##### RECORDS SUPPLIED

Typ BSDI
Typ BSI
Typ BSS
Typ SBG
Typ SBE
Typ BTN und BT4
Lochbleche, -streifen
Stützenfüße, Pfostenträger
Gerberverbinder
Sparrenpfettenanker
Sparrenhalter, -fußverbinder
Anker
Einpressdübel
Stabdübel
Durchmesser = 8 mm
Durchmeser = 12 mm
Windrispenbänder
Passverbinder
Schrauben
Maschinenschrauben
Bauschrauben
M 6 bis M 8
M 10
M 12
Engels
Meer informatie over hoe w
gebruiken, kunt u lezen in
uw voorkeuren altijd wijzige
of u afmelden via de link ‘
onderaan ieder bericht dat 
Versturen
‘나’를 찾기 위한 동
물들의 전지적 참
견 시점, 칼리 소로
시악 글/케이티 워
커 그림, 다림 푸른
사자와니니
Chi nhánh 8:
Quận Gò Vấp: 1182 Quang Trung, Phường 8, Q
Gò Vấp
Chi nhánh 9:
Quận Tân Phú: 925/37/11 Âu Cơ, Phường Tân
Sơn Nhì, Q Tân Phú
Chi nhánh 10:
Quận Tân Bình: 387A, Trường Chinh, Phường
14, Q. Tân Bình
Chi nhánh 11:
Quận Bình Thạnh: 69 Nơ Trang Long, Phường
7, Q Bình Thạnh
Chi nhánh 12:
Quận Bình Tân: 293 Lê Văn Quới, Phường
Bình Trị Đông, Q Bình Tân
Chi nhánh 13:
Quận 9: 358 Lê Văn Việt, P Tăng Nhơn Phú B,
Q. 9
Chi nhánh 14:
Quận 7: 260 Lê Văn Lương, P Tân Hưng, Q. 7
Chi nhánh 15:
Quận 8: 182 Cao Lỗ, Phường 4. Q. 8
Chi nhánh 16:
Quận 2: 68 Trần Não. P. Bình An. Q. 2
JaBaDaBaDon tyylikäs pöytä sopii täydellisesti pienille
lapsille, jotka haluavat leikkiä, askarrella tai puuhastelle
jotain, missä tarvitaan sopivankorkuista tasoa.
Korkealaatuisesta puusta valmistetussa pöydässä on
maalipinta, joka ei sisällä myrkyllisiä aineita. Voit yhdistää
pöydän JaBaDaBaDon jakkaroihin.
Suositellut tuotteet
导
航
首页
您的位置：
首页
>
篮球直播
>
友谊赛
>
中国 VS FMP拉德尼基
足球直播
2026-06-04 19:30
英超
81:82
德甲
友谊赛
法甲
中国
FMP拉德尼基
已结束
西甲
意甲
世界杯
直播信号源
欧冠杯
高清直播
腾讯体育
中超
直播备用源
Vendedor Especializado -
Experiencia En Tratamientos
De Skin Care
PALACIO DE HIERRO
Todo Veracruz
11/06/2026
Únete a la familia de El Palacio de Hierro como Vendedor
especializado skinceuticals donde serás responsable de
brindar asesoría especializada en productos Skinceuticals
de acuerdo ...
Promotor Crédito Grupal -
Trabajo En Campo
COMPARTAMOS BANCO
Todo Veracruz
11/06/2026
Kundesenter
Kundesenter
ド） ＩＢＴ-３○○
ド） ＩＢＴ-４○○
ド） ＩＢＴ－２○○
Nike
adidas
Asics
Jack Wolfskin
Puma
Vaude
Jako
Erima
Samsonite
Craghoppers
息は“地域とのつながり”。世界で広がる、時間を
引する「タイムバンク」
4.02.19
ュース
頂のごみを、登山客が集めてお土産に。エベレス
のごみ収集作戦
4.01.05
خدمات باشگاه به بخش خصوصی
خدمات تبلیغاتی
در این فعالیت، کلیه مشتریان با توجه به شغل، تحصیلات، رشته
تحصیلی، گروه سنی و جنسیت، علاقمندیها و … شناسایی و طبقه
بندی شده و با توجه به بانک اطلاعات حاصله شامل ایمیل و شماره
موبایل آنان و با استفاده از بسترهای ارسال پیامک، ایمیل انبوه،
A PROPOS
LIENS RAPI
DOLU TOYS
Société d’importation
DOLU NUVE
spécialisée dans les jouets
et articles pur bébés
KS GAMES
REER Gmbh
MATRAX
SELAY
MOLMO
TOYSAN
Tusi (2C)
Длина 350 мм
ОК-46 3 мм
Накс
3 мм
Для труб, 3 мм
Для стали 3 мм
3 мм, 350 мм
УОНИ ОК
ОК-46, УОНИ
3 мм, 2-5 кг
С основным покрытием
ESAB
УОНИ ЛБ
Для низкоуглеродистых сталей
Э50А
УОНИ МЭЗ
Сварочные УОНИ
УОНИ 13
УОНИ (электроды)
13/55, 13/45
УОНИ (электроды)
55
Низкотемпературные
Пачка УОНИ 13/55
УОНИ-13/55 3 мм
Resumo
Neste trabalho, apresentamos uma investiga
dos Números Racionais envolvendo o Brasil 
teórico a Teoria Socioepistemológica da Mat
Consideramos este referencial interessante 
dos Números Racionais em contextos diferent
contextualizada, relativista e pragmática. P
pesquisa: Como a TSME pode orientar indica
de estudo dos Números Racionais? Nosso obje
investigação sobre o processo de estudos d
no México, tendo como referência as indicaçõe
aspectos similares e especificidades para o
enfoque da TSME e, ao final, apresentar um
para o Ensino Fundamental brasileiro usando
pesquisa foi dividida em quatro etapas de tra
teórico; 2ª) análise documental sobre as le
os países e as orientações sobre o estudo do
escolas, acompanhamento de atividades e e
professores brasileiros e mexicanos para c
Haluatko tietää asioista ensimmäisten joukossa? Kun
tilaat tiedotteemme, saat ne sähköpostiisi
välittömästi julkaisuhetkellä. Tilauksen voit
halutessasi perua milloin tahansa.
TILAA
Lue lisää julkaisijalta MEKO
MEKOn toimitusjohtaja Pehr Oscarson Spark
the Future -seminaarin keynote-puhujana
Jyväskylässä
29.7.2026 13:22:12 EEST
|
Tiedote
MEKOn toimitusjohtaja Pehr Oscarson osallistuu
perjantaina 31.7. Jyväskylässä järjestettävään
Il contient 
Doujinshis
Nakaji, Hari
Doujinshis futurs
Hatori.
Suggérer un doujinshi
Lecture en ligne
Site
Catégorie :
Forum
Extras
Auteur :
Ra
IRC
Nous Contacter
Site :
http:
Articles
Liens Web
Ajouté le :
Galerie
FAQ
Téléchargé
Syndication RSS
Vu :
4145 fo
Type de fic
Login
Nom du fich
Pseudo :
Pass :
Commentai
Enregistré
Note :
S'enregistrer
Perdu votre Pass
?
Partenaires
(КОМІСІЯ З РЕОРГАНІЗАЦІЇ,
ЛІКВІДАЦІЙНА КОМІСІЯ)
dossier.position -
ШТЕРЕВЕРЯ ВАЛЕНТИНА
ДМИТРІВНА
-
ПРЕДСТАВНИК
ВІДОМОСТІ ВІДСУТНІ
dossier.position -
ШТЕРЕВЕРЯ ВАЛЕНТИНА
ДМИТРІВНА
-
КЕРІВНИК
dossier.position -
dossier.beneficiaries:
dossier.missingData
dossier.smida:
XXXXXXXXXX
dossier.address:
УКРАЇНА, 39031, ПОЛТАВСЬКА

##########

> TASK PROMPT:
Make a copy of each line in the records above that has the word "خدمات".

> SOLUTION TO THIS EXERCISE:
خدمات باشگاه به بخش خصوصی
خدمات تبلیغاتی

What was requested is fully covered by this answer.